The sheriff here, Mark Shumate, did not reply to phone calls and messages, but one of his investigators, Brandon Wiltcher, had an explanation for the popularity and pervasiveness of inmate labor here.
"It's just such a shortage of people who will work, or that can work," Mr. Wiltcher said.
This parish, the poorest in Louisiana, lost 20 percent of its free population from 1980 to 2000. The inmate population, however, grew.
Mr. Shumate is a very big man in these precincts of lush green corn, cotton and soybean fields that stretch into a horizon shimmering in the heat. Residents say his inmates cook hamburgers for community get-togethers; they are in the concession stand at children's baseball games; they dig graves, mow roadsides and roof churches.
"They are a constant fixture and presence, at each of these community events," said Danny Terral, who works in his family's farm-supply business. "I daresay I haven't been at a community event where it's not been, those orange shirts."
They build dugouts and tend the athletic fields — free — at Briarfield Academy, a private school here. "They did an excellent job," said the school's principal, Morris Richardson, adding, "We try to provide their lunch for them."
Mr. Wiltcher, of the sheriff's office, said there was nothing wrong with helping out the private school without charge.
"It's not only used at this private school, it's used parishwide," he said of inmate labor. "Since it's used for everyone who needs it, I don't see where there would be a problem with it."

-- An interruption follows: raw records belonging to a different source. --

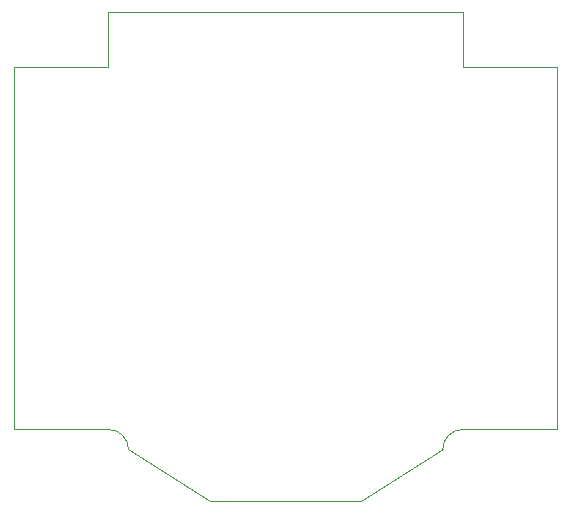
<source format=gbr>
G04 #@! TF.GenerationSoftware,KiCad,Pcbnew,7.0.8-7.0.8~ubuntu22.04.1*
G04 #@! TF.CreationDate,2023-10-27T20:54:45-04:00*
G04 #@! TF.ProjectId,osw,6f73772e-6b69-4636-9164-5f7063625858,4.0*
G04 #@! TF.SameCoordinates,Original*
G04 #@! TF.FileFunction,Profile,NP*
%FSLAX46Y46*%
G04 Gerber Fmt 4.6, Leading zero omitted, Abs format (unit mm)*
G04 Created by KiCad (PCBNEW 7.0.8-7.0.8~ubuntu22.04.1) date 2023-10-27 20:54:45*
%MOMM*%
%LPD*%
G01*
G04 APERTURE LIST*
G04 #@! TA.AperFunction,Profile*
%ADD10C,0.050000*%
G04 #@! TD*
G04 APERTURE END LIST*
D10*
X145000000Y-89200000D02*
X145000000Y-93800000D01*
X175000000Y-89200000D02*
X175000000Y-93800000D01*
X173299998Y-126199999D02*
X166400000Y-130600000D01*
X153600000Y-130600000D02*
X146700000Y-126200002D01*
X175000000Y-124499998D02*
G75*
G03*
X173299998Y-126199999I0J-1700002D01*
G01*
X183000000Y-124500000D02*
X175000000Y-124500000D01*
X166400000Y-130600000D02*
X153600000Y-130600000D01*
X175000000Y-89200000D02*
X145000000Y-89200000D01*
X137000000Y-93800000D02*
X137000000Y-124500000D01*
X137000000Y-93800000D02*
X145000000Y-93800000D01*
X137000000Y-124500000D02*
X145000000Y-124500000D01*
X183000000Y-93800000D02*
X175000000Y-93800000D01*
X146700000Y-126200002D02*
G75*
G03*
X145000000Y-124500000I-1700000J2D01*
G01*
X183000000Y-93800000D02*
X183000000Y-124500000D01*
M02*

</source>
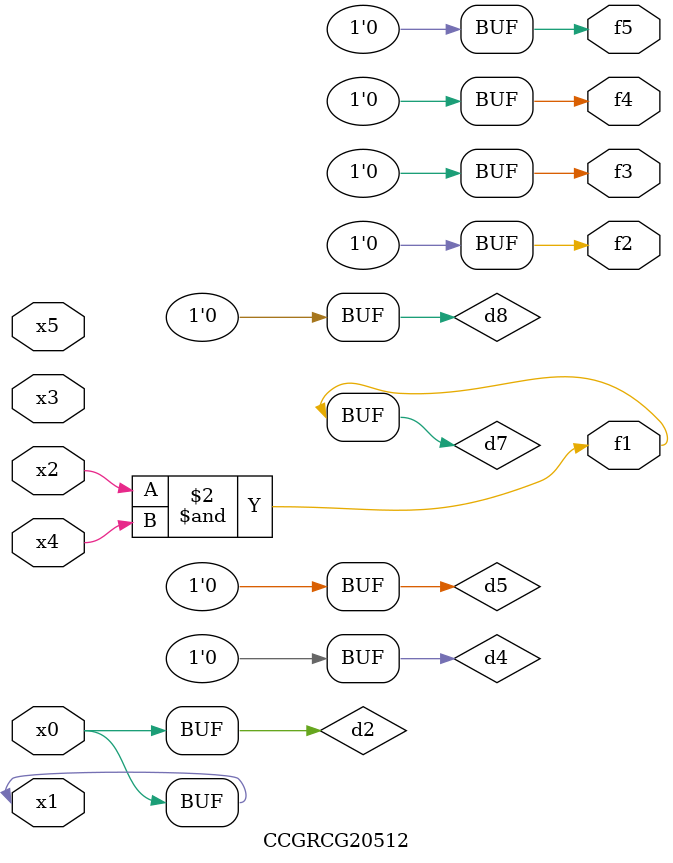
<source format=v>
module CCGRCG20512(
	input x0, x1, x2, x3, x4, x5,
	output f1, f2, f3, f4, f5
);

	wire d1, d2, d3, d4, d5, d6, d7, d8, d9;

	nand (d1, x1);
	buf (d2, x0, x1);
	nand (d3, x2, x4);
	and (d4, d1, d2);
	and (d5, d1, d2);
	nand (d6, d1, d3);
	not (d7, d3);
	xor (d8, d5);
	nor (d9, d5, d6);
	assign f1 = d7;
	assign f2 = d8;
	assign f3 = d8;
	assign f4 = d8;
	assign f5 = d8;
endmodule

</source>
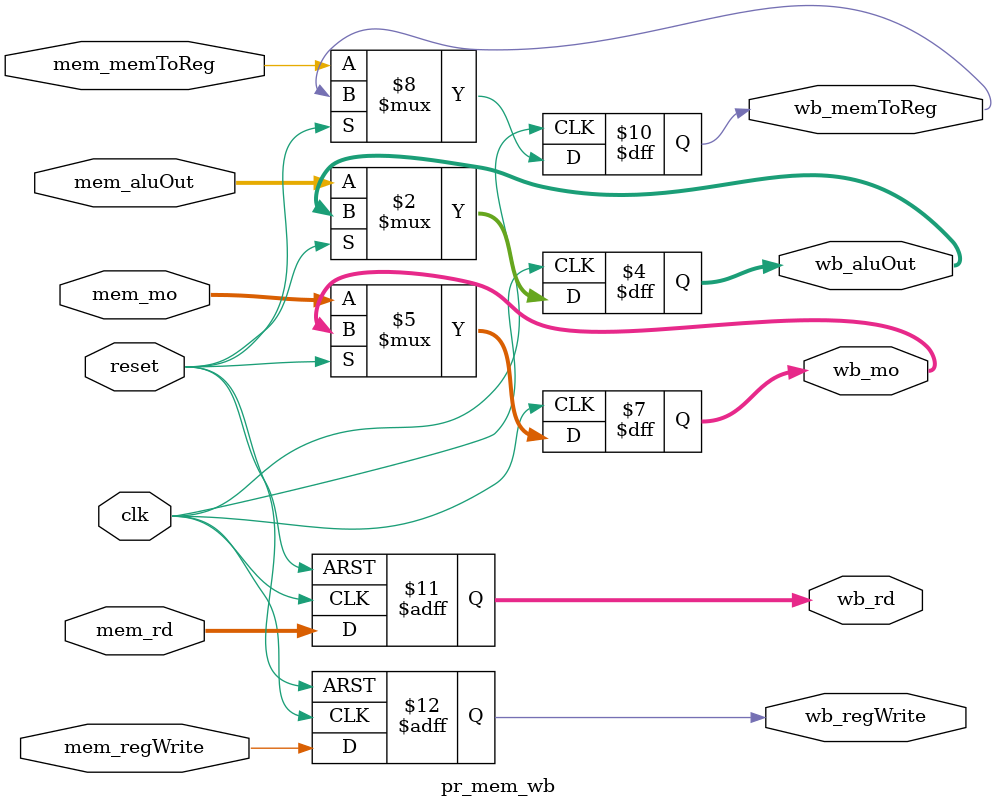
<source format=v>
module pr_mem_wb(
    input             clk, reset,
    input      [31:0] mem_aluOut,
    input      [31:0] mem_mo,    
    input             mem_memToReg,
    input       [4:0] mem_rd,
    input             mem_regWrite,
    output reg [31:0] wb_aluOut,
    output reg [31:0] wb_mo,
    output reg        wb_memToReg,
    output reg  [4:0] wb_rd,
    output reg        wb_regWrite
);

always @(posedge clk, posedge reset)
    if (reset) begin
        // I don't care about the data signals and memToReg. Leave them x
        wb_rd       <= 5'h0;
        wb_regWrite <= 1'b0;
    end else begin
        wb_mo       <= #10 mem_mo;
        wb_aluOut   <= #10 mem_aluOut;
        wb_memToReg <= #10 mem_memToReg;
        wb_rd       <= #10 mem_rd;
        wb_regWrite <= #10 mem_regWrite;
    end
endmodule

</source>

The churches, too, are grateful beneficiaries. "They sent me prisoners for a month" for menial chores at the First Baptist Church, said Reynold Minsky, also chairman of the local levee board. "All completely free," Mr. Minsky added. "It's a real good deal. Everybody is tickled."
Many here view the inmates essentially as commodities, who can be returned behind bars after the agricultural season is over, and the need for labor is reduced.
"Good thing about it, wintertime, you can lock them up — put them in cold storage," said Billy Travis, a farmer and police juror, as county commissioners here are known. "I call it deep freeze."
Right on the main road into town, at the base of the levee, up from the Economy Inn and the Scott Tractor Company, the quasi-employment agency behind concertina wire is neither out of sight nor out of mind. At midday, passing motorists can spot its residents, out for a brief exercise spell. "They got D.O.C. mixed in with parish prisoners," another inmate complained, referring to the State Department of Corrections inmates who mingle freely with those who have committed lesser local crimes.
At Lake Providence Country Club one afternoon last week, during a Rotary Club meeting, the talk was of organizing a midsummer fish fry. "I imagine the sheriff can do that," one man called out. "I hear the sheriff does a really good job," another said.
Outside the worn little town, a succession of empty storefronts and others headed that way, inmates can be spotted clearing up the remains of a ruined church off a hot country road, while a deputy lounges in the shade; picking up trash; and clearing undergrowth from roadsides with heavy equipment.
Up the road, toward the Arkansas line, a half-dozen or so are at work in the stifling production-line room of the small pepper-sauce plant, sweating alongside the free laborers. Another is fixing up a house next door that Mr. Brown bought to rent out.
The factory owner sings his praises, calling him reliable, trustworthy, honest. The inmate, Roy Hebert — he says he is in for forgery — beams. "Mr. Brown, he takes care of me," Mr. Hebert said.